Fabricating Invisibility on Media and in the Courts

A dilemma of democratic life

  • Axel Honneth
  • courts
  • images
  • Media
  • visibility
Photo: Monument in Pere LaChaise Cemetery Paris. From "Le Magasin Pittoresque", 1861 Le Magasin Pittoresque. Source: WikiCommons: https://commons.wikimedia.org/wiki/File:Silence_(7171406043).jpg
Photo: Monument in Pere LaChaise Cemetery Paris. From “Le Magasin Pittoresque”, 1861. Source: WikiCommons.

Images v. Visibility 

The study of visibility is not the study of images, even though it includes it, and even though Images mediate and objectify visibility. 

Images are objects. They are addressed by semantics, syntactics, semiotics (Eisenstein, Barthes, Panofsky, Peirce). 

Visibility is part of a theory of action. Visibility can be seen as the result of the action of making visible (an action which I call “monstration”).

There are examples of visibility that are not about images. For example: Why do we know so little about Jesus’ brothers? (Because a god is not meant to have kinship). Is the Muslim scarf a means of invisibility for women? (Hiding them from sight.) Or a sign of high visibility? (Like brandishing a flag in the public sphere of western countries). 

Social Institutions Devoted to Visibility

Examples: Since antiquity, theater is conceived as a viewing machine. Psychoanalysis confronts visibility to the very notion of the “un-conscious.” Art, since Marcel Duchamp is whatever is exhibited, monstrated, in a museum or gallery. Publics in general are performing media whose visibility takes the form of demonstrations, parades, festivals, fairs; and last, but not least, media, (including cinema as enactment of, and inspiration for Goffman’s theory of visibility), and also the judiciary system.

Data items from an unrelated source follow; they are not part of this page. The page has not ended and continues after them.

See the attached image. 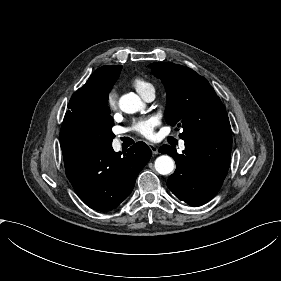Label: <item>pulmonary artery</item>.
Returning a JSON list of instances; mask_svg holds the SVG:
<instances>
[{"label":"pulmonary artery","instance_id":"obj_1","mask_svg":"<svg viewBox=\"0 0 281 281\" xmlns=\"http://www.w3.org/2000/svg\"><path fill=\"white\" fill-rule=\"evenodd\" d=\"M155 98V93H154V90H148L144 96V100L147 101V102H151L153 101ZM181 148L184 147V144L183 142L180 144ZM113 150L115 153L119 152L120 151V145L119 144H114L113 145Z\"/></svg>","mask_w":281,"mask_h":281}]
</instances>
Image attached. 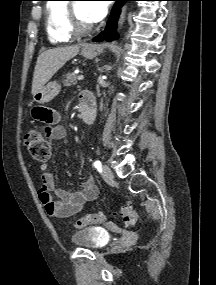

The numerous institutions that ensure visibility are often interconnected, and it is quite banal to navigate from one type of visibility to the other. Thus, the ethnographic films by Jean Rouch (“Les maitres fous.” “Lion hunting ”), which translate ritual dramaturgies were already equipped with their own visibility, into filmic visibility, and this filmic visibility, is in turn translated by Jean Genet (Les nègres) into theatrical visibility. Similarly, any court trial is a form of theater (dialogues, monologues), involving a documentary function (reconstitution of facts) and an ancient ordeal ritual (reading innocence or Guilt on the face of the accused).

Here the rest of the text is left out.